Tiga Biji Cermai.

1 1 0
                                    

Skema Teori. ( 18 )

Tinggal di dunia monokrom tanpa warna sedikit pun ini. Sepertinya telah membuat Matahari  bersembunyi,dan pada akhirnya,bayangan menghilang. Membungkus udara sore itu.

Membungkus segala kepelikan yang tengah berhamburan keluar. Dan kami masih disini.
Indonesia, Jakarta pusat.

Mataku kembali menyapu bersih segala hal. Dengan deru napas dari Gian yang berada tepat di belakang leher, membuatku merasa sedikit kurang fokus. Gugup. Juga kesal menjadi satu.

Sadam terkekeh geli karena mengetahui keadaan. Tapi menghiraukannya selintas lalu. Sesekali menyuruhku tuk kembali melepaskan pandangan menelisik ke arah puluhan orang asing di depan kami.

Perkara ini mudah.
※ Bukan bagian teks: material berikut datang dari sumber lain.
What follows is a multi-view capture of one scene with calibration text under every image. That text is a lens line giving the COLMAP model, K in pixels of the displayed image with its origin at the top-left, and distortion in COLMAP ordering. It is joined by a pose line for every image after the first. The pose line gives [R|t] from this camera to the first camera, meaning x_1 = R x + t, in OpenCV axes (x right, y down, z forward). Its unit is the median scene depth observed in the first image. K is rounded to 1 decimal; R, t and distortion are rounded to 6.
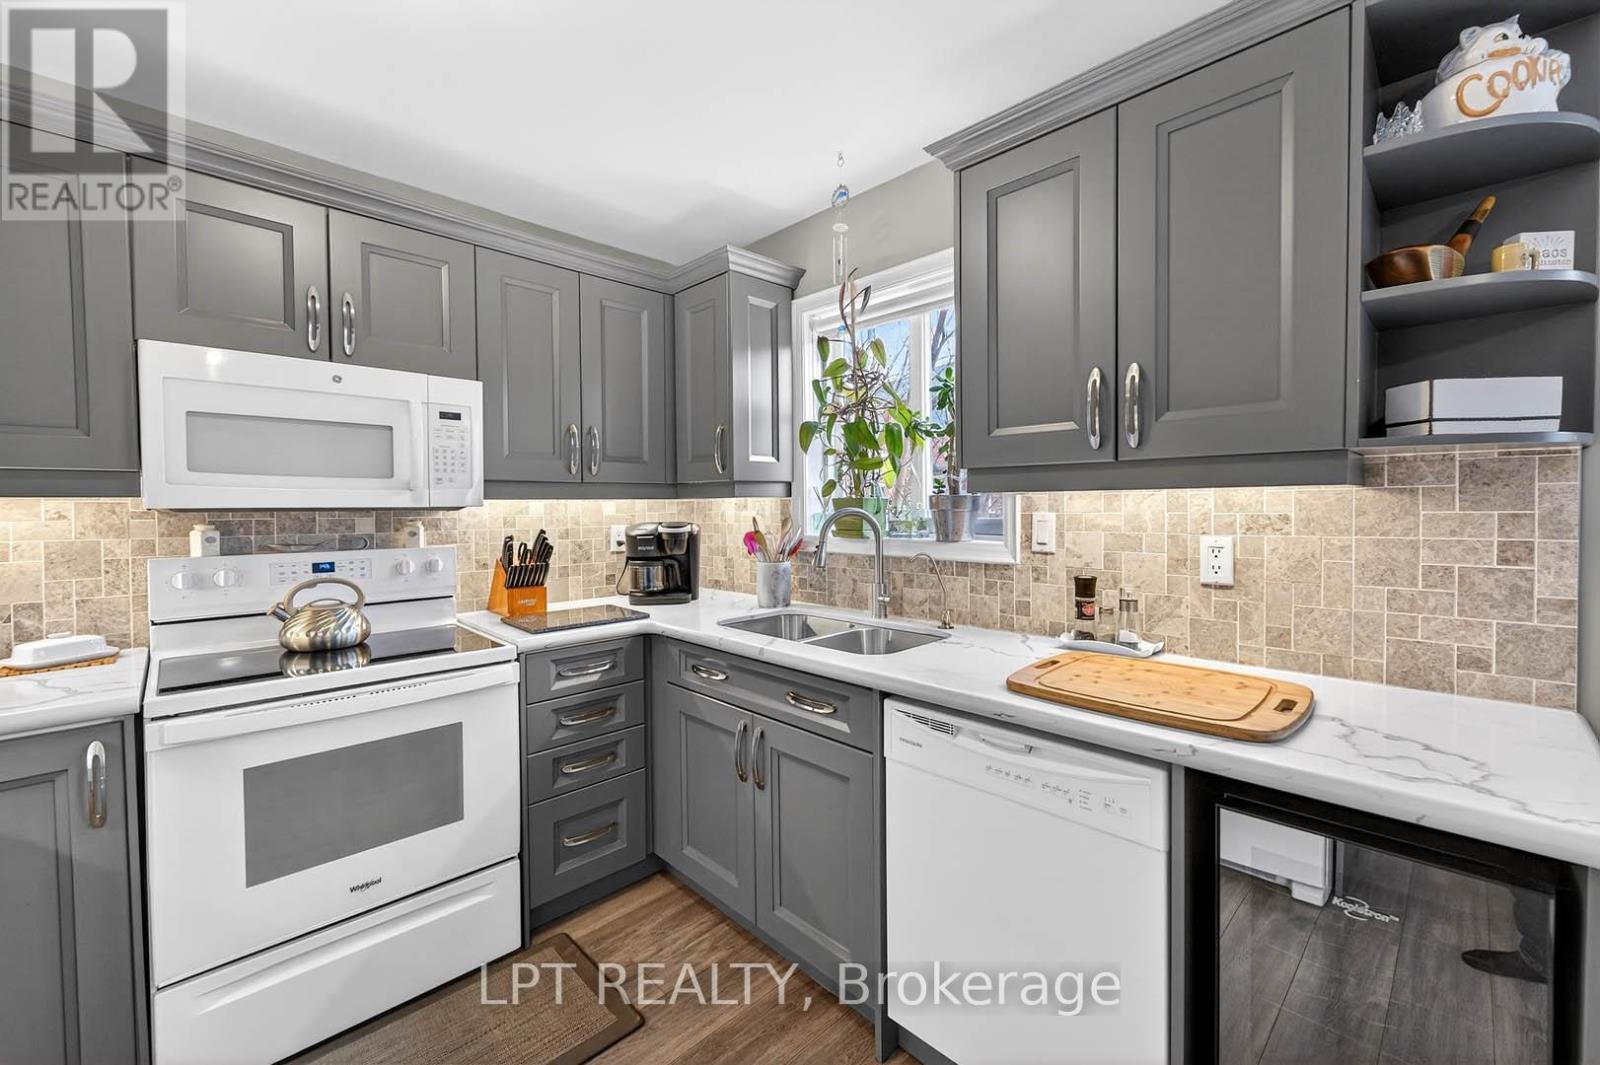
lens RADIAL K [[645.9, 0, 811.7], [0, 645.9, 520.9], [0, 0, 1]] dist [0.001386, -0.000172]
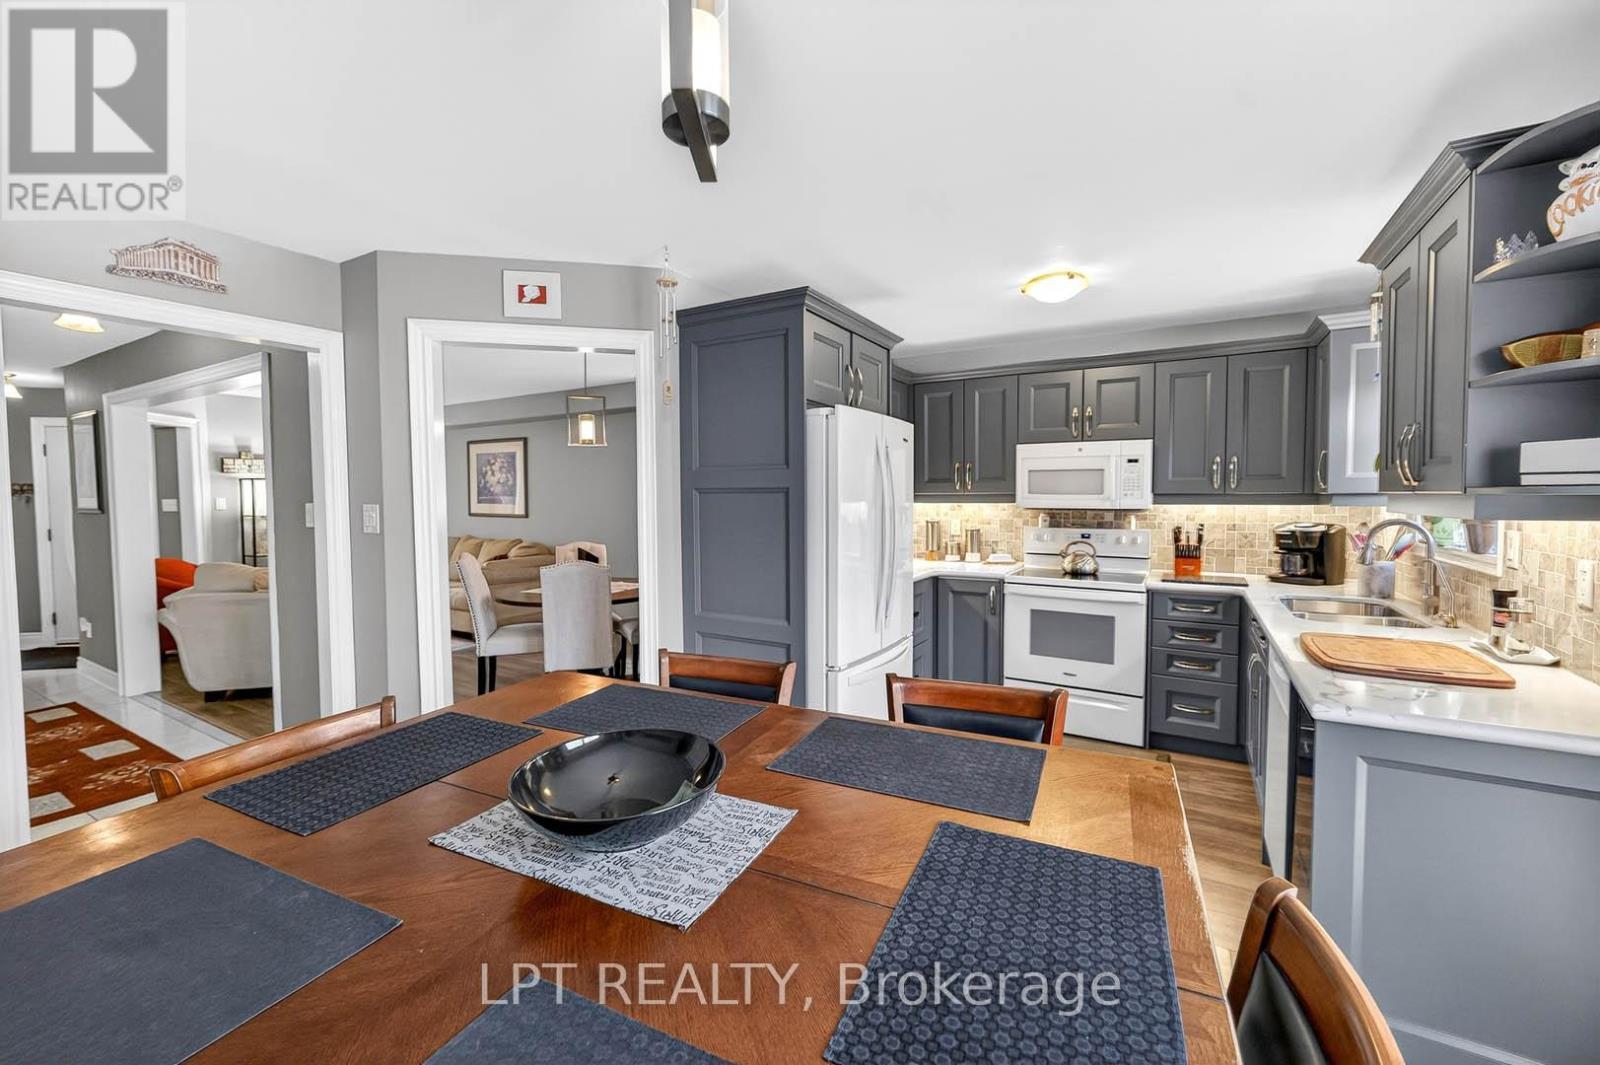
lens RADIAL K [[645.9, 0, 808.6], [0, 645.9, 521.8], [0, 0, 1]] dist [0.001386, -0.000172]
pose [[0.257219, 0.048801, -0.965120, 1.057057], [-0.022301, 0.998758, 0.044558, -0.048571], [0.966096, 0.010062, 0.257988, -0.413816]]
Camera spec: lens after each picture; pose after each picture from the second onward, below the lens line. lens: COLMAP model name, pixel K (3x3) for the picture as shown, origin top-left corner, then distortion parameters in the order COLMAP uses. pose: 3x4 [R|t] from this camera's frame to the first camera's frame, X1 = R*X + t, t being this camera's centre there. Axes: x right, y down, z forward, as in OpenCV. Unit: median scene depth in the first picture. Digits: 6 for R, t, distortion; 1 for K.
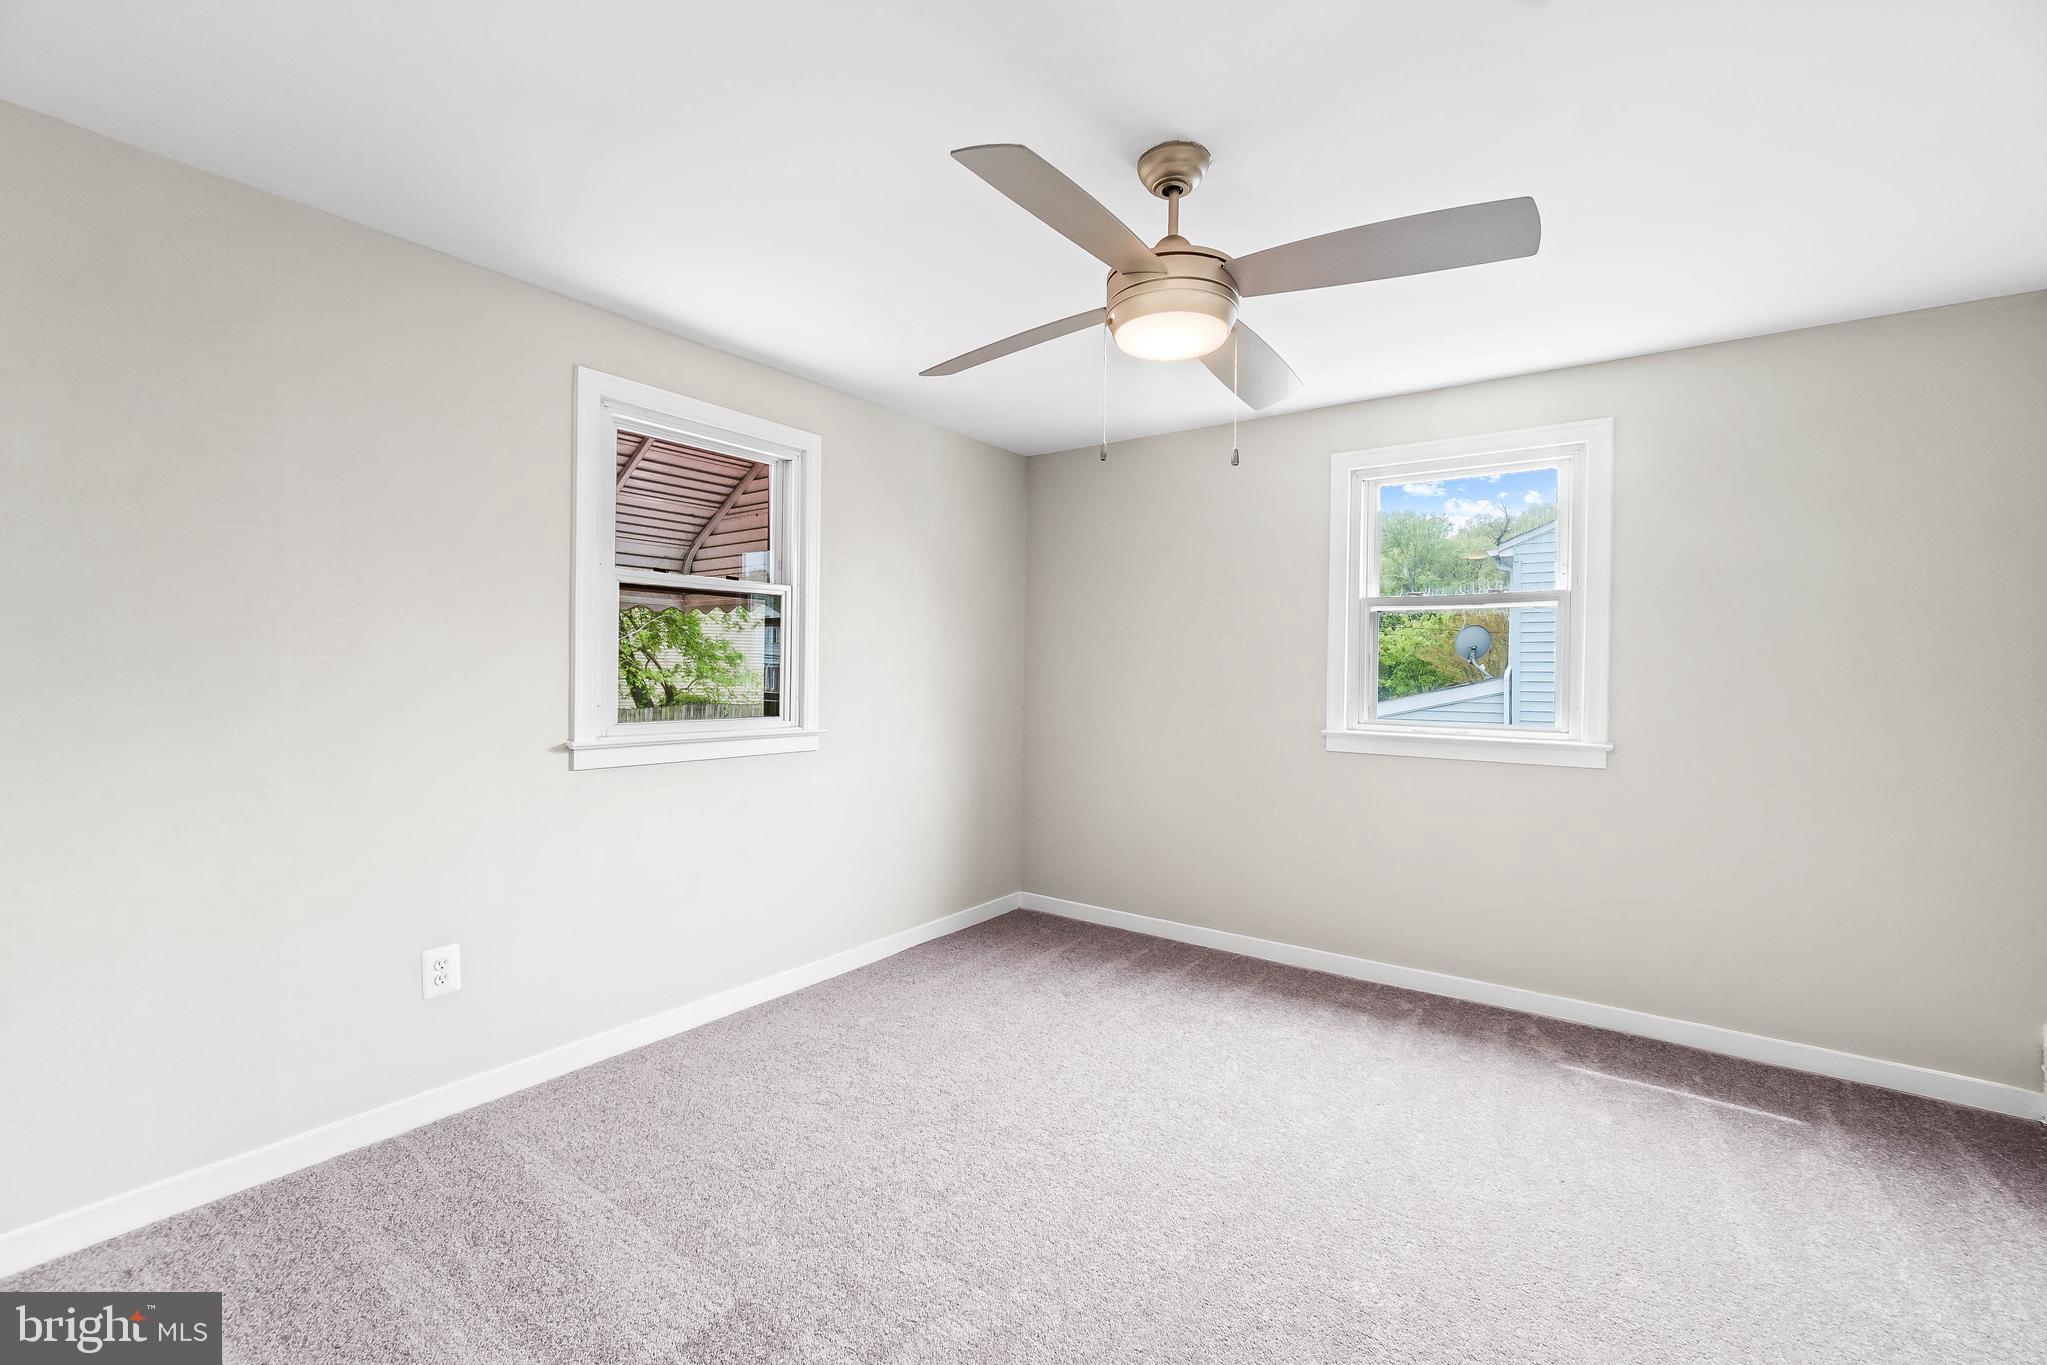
lens RADIAL K [[876.8, 0, 1031.2], [0, 876.8, 677.8], [0, 0, 1]] dist [0.000164, 0.000008]
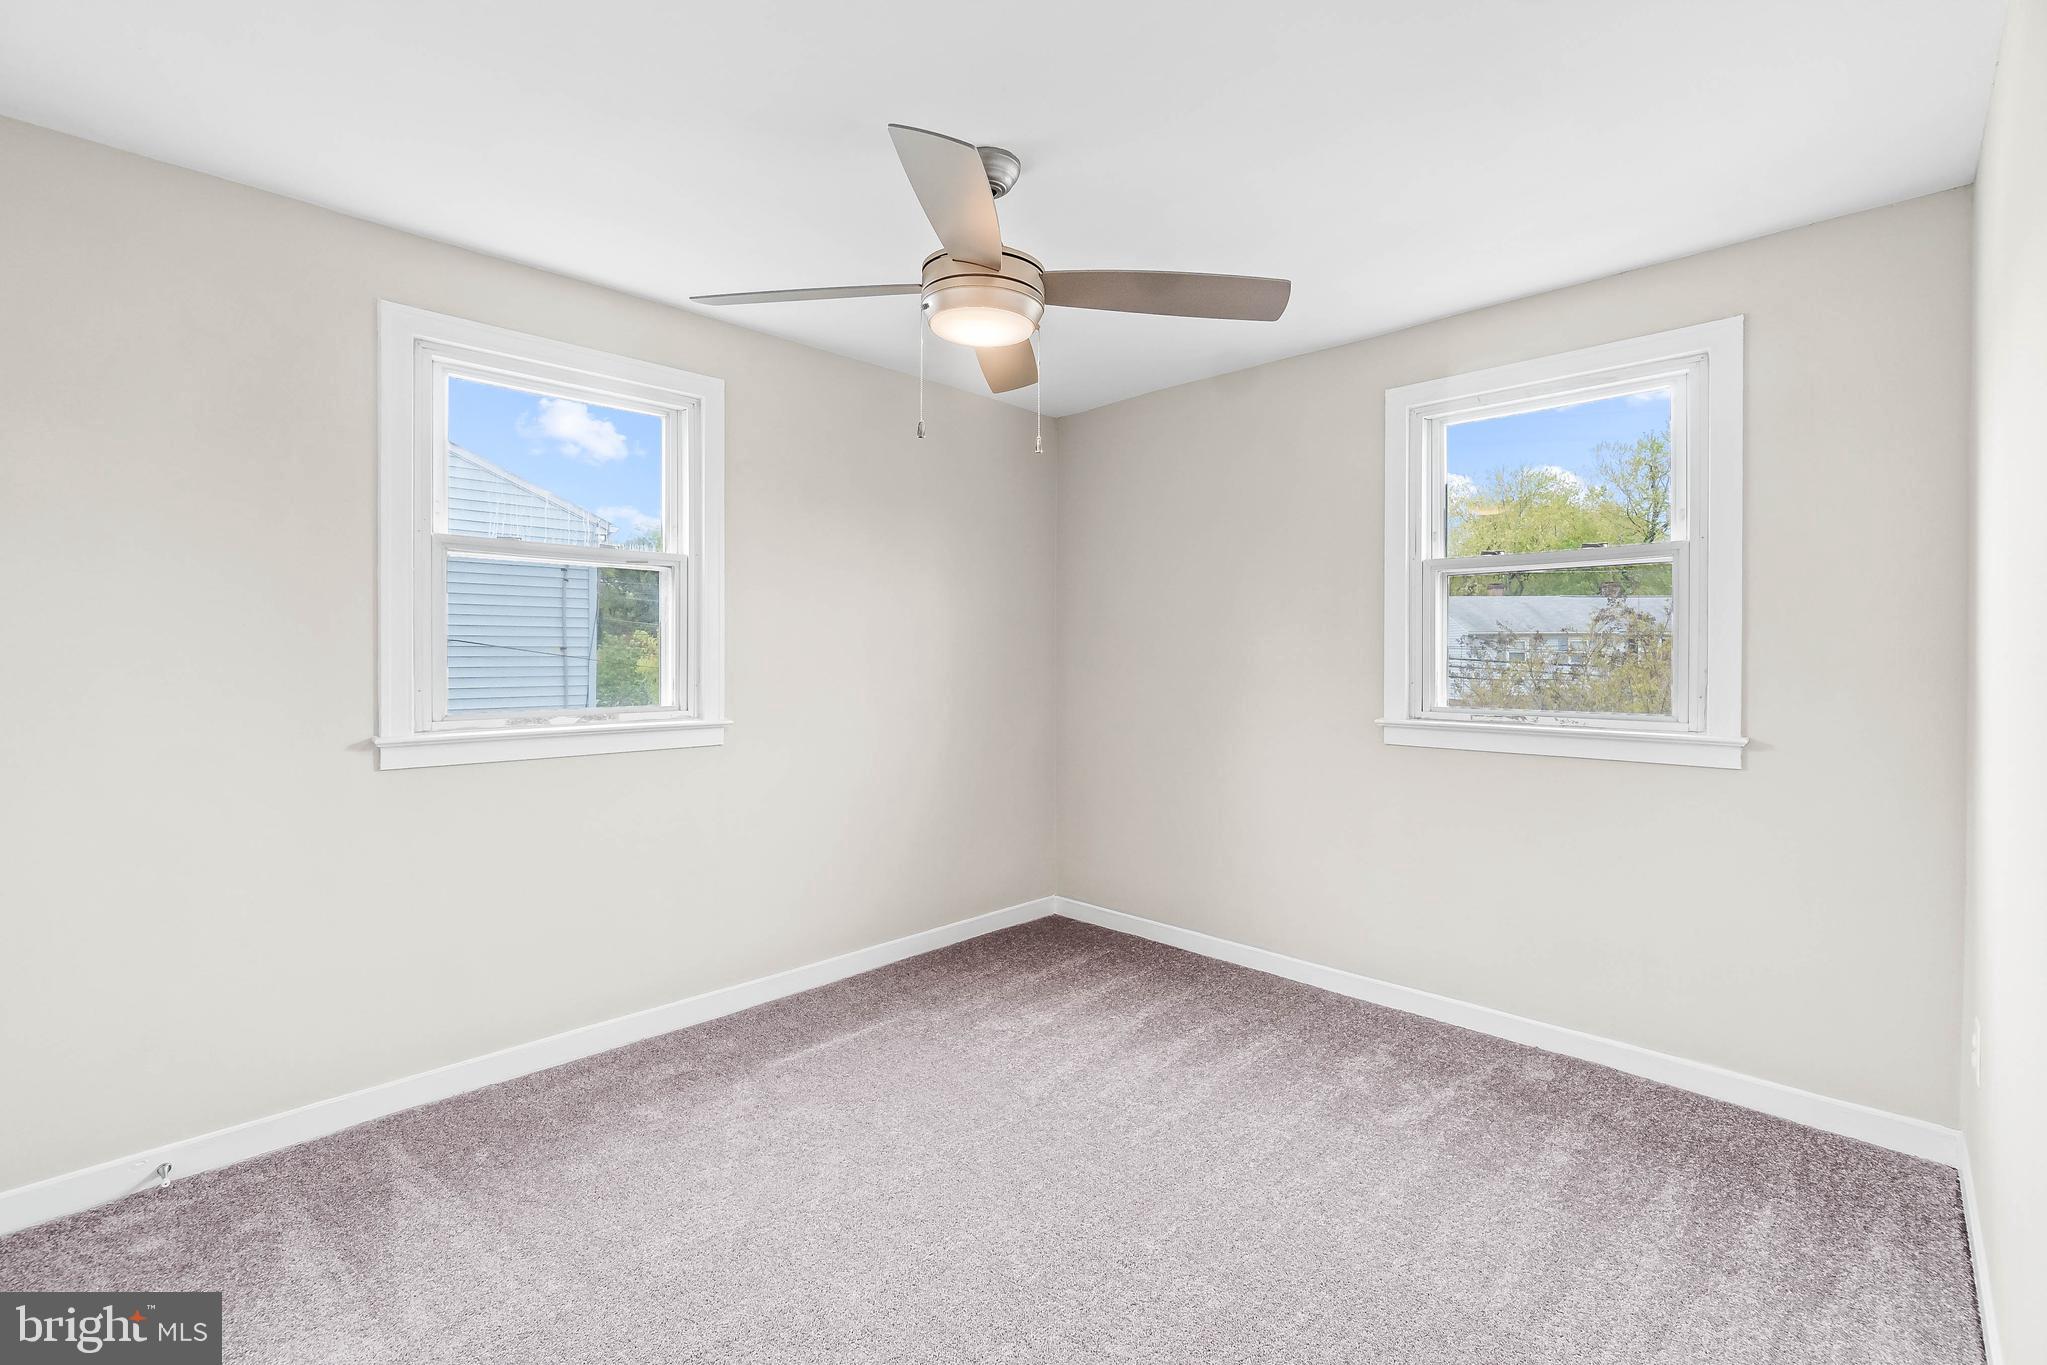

Sangat mudah. Mataku terus menerus berjalan mengikuti arah dan instruksi dari Sadam. Menyuruh ku mengamati gerak-gerik mereka. Dari titik yang terkecil sampai terbesar sekalipun.

Aku mulai menoleh ke belakang. Ke arah Gian. Tengah terdiam membisu dengan bibir yang terkatup. Entah tidur atau tak sadarkan diri lagi. Selalu sulit untuk menebak orang itu.

"Hanya ada dua pos yang harus diringkus. Salah satu pos disana memiliki kisaran dua puluh lima anggota. Entah bersenjata lengkap atau tidak. Tapi secara logika dan intuisi ku,mereka bersenjata lengkap. Mereka tengah mencari kita."
Mulutku berujar mendadak. Sembari terus menatap lekat guratan wajah Gian.

Mereka tak mungkin datang menghampiri kami  dengan ketenangan dan persiapan yang tidak sepenuhnya di siapkan. Semua pasti telah terencana seefektif mungkin. Dan itulah yang membuat ku berargumen dengan alibi yang meyakinkan.

Sadam mengaguk dan mulai mencatat sesuatu. Di dalam pikirannya.
"Kalau begitu,mari ringkus mereka.."

"Jangan gegabah."
Aku menjawab instruksi Sadam yang mulai menjauh dari kata efektif itu. "Lalu,apa yang harus kita lakukan sekarang?"

Napasku kembali luruh saat menatap Gian. Terbesit singkat didalam benak bahwa orang itu tidak boleh melanjutkan pertempuran ini. Walau tengah panas panas nya itu terjadi.
"Akan ku pastikan dulu.."

"Pastikan apa?"
Sadam kembali bertanya. Sekarang titik kedua bola mata kami telah sepenuhnya sempurna bertemu. Bersitatap cukup lama.

"Mereka anggota dari kelompok mu atau bukan?"
Orang Sumatera itu berdecih lirih. 'Yang benar saja?' mungkin itulah perkataan yang sedari tadi berada di dalam pikirannya.

"Aku sudah bilang kan! Aku tak punya kelompok apapun lagi! Aku yang mengikuti instruksi mereka,dan bukan aku pemimpin dari kelompok itu,mana aku tahu?!"

"Lagipula–aku yakin mereka tidak seberani itu untuk menyerang balik kepada kalian anggota kepolisian. Kami hanya ada beberapa. Kalian? Puluhan! Ratusan! Atau bahkan ribuan!"

"Jadi?"
Mataku kembali menatap lekat orang itu. Sadam hanya terdiam membisu mengamati. Seakan berusaha menyiapkan dirinya sendiri.

"Mengapa kau bodoh sekali? Kau tak mengerti?"

"Jawab saja. Jangan bercanda dengan ku.."
Helaan napas panjang lagi lagi terdengar kasar darinya. Kemudian mulai tersenyum simpul menatap ku kembali.

"Kau dingin. Lebih dari biasanya.."

"Jawab saja pertanyaan ku. Jangan mengalihkan apapun.." Sadam menggaguk singkat. Lalu kembali menatap Gian. Bersandar kepada tembok tembok rumah sakit yang telah setengah meroboh.

"Mereka bukan anggota ku, reserse Aim.."
Kepalaku menggaguk cepat. "Baiklah."
Matanya seakan terus menatap lekat kearah ku. Kali ini terlihat sedikit aneh. Sendu. Bukan Sadam yang kukenal dengan aksi spektakuler dan spontanitas nya itu.